A extensão ferroviária em operação no Rio Grande do Sul caiu para 921 quilômetros e o estado ficou praticamente desconectado por trilhos.
A redução compromete rotas de escoamento e gera perdas logísticas estimadas entre R$ 30 bilhões e R$ 40 bilhões, segundo representantes da indústria.
A enchente de 2024 destruiu trechos e deixou locomotivas paradas em Canoas, na Região Metropolitana de Porto Alegre, interrompendo conexões estratégicas que antes atendiam o Polo Petroquímico e o transporte de fertilizantes.
A malha tinha 1.952 km em 2016, havia 1.680 km em funcionamento antes do desastre climático e caiu para 921 km atualmente; um dos poucos trechos ativos liga Cruz Alta ao Porto de Rio Grande.
Hoje nenhuma composição parte do Rio Grande do Sul rumo a centros consumidores como São Paulo, o que, na avaliação da Fiergs, prejudica a competitividade com a reforma tributária prevista para 2033 e 2034.
Ricardo Portella, vice-presidente da Fiergs, afirmou que o RS precisa de logística para competir com o Sudeste quando a reforma tributária estiver em vigor.

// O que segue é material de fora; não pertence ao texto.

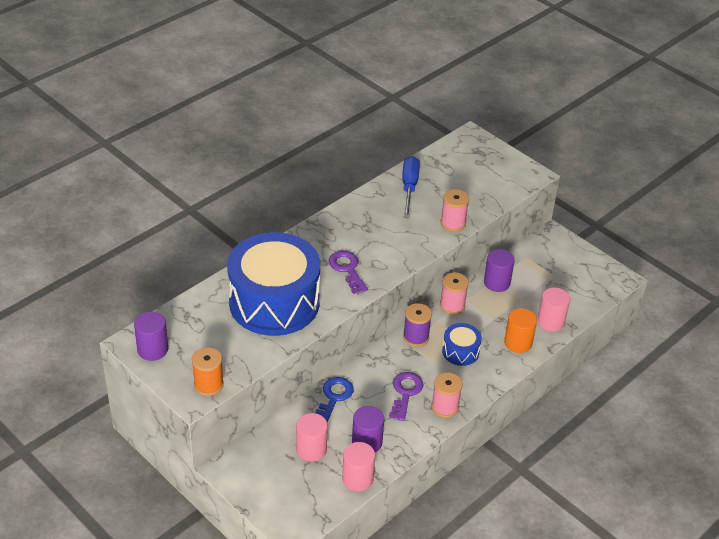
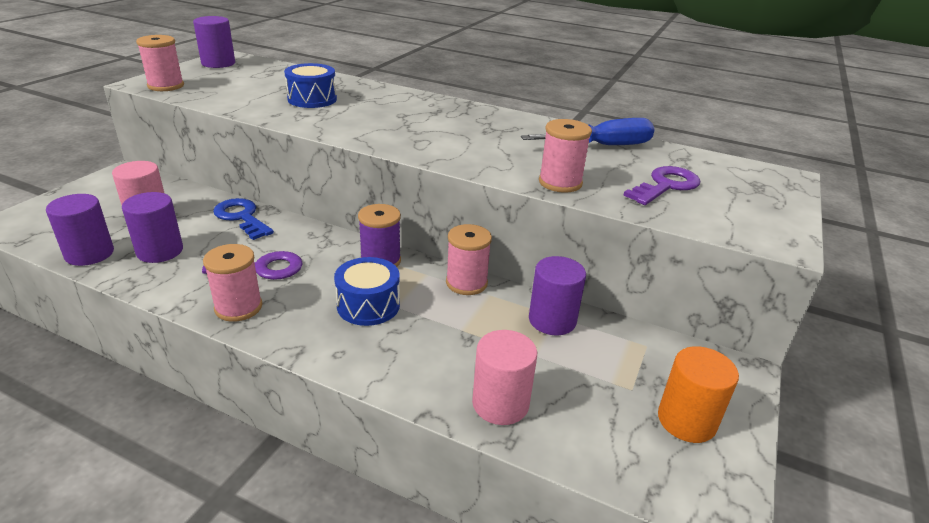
camera: 70 degrees right, 10 degrees down
(208, 384) = (166, 86): orange spool -> pink spool
(274, 302) = (312, 99): blue drum -> blue drum, size x0.43
(333, 398) = (241, 217): blue key -> blue key turned 135 degrees counterclockwise
(347, 269) = (397, 127): purple key -> purple key (666, 185)
(357, 479) = (89, 254): pink cylinder -> purple cylinder
(518, 343) = (419, 367): orange cylinder -> orange cylinder (686, 420)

Codesul e o BRDE lançaram licitação para contratar consultoria técnica que elabore diagnóstico da Malha Sul e proponha reconstrução e expansão; o contrato deve ser assinado até o final deste mês, com prazo de dez meses para conclusão.

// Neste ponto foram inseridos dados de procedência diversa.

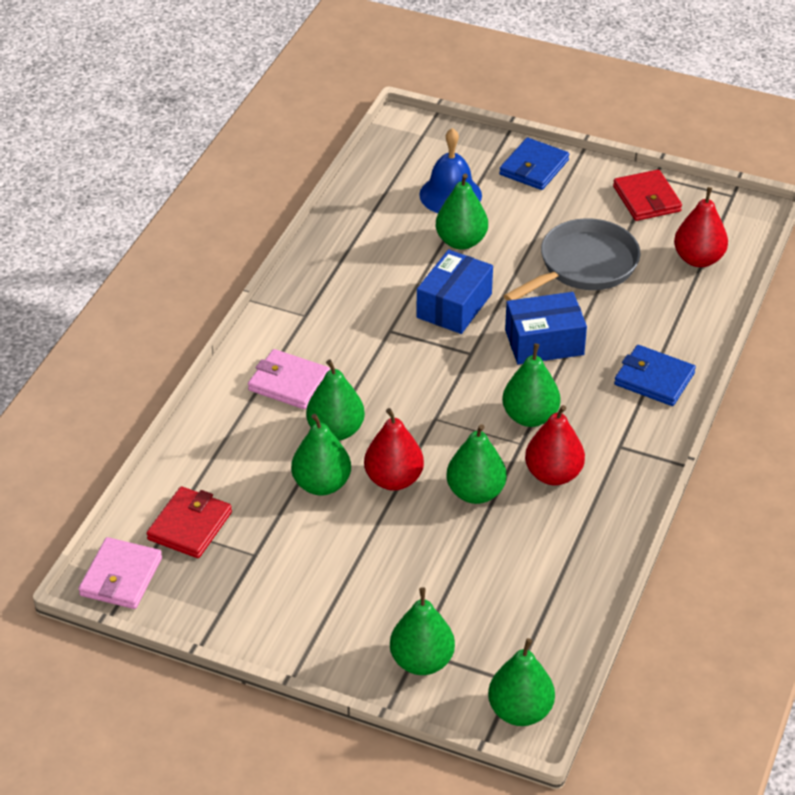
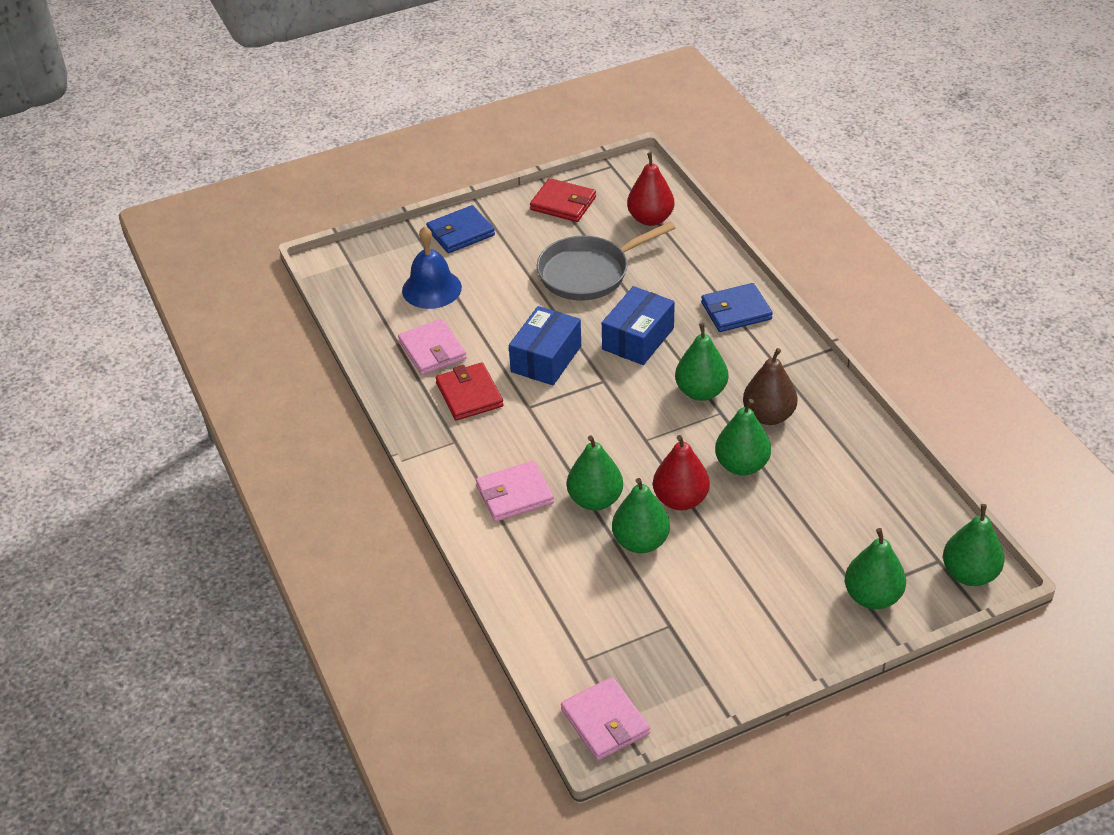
camera: 45 degrees left, 0 degrees up
(190, 526) = (597, 645): red wallet -> red wallet (469, 394)
(384, 240) = (432, 350): none -> pink wallet
(454, 306) = (546, 359): blue box -> blue box turned 45 degrees clockwise
(461, 241) = (486, 314): green pear -> none
(534, 167) = (460, 232): blue wallet -> blue wallet turned 75 degrees clockwise
(553, 474) = (768, 416): red pear -> brown pear
(583, 266) = (588, 273): grey pan -> grey pan turned 120 degrees counterclockwise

Leonardo Busatto, diretor de Planejamento do BRDE, disse que o estudo propõe um modelo integrado ampliado para atender o Rio Grande do Sul pelos próximos 30 anos.
Luiz Afonso Senna, professor da UFRGS e PhD em transportes, alertou que a falta de ferrovia eleva custos ao deslocar carga para caminhões e reduz competitividade frente ao Centro-Oeste.

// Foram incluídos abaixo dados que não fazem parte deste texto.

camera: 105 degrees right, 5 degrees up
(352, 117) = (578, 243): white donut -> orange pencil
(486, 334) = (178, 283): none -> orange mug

Além das ferrovias, obras rodoviárias enfrentam atrasos: a duplicação da BR-290 entre Eldorado do Sul e Pantano Grande tem 115,7 km previstos e investimento de R$ 1,4 bilhão, e reconstruções na BR-470 e BR-116 somam mais de R$ 700 milhões.
Setores privados criticam a desconexão ferroviária e a falta de interesse em concessões rodoviárias; Rodrigo Sousa Costa, presidente da Federasul, questionou a viabilidade de um Estado próspero sem ferrovia conectada ao país.
Delmar Albarello, presidente do Setcergs, defendeu a ERS-010, projeto de 42,4 km ligando a Freeway à ERS-239, que resolveria trânsito entre Canoas, São Leopoldo, Sapucaia e Campo Bom.
Portos RS aponta 375 km de canais navegáveis sob gestão e defende dragagem para recuperar acesso a terminais industriais e navios de longo curso.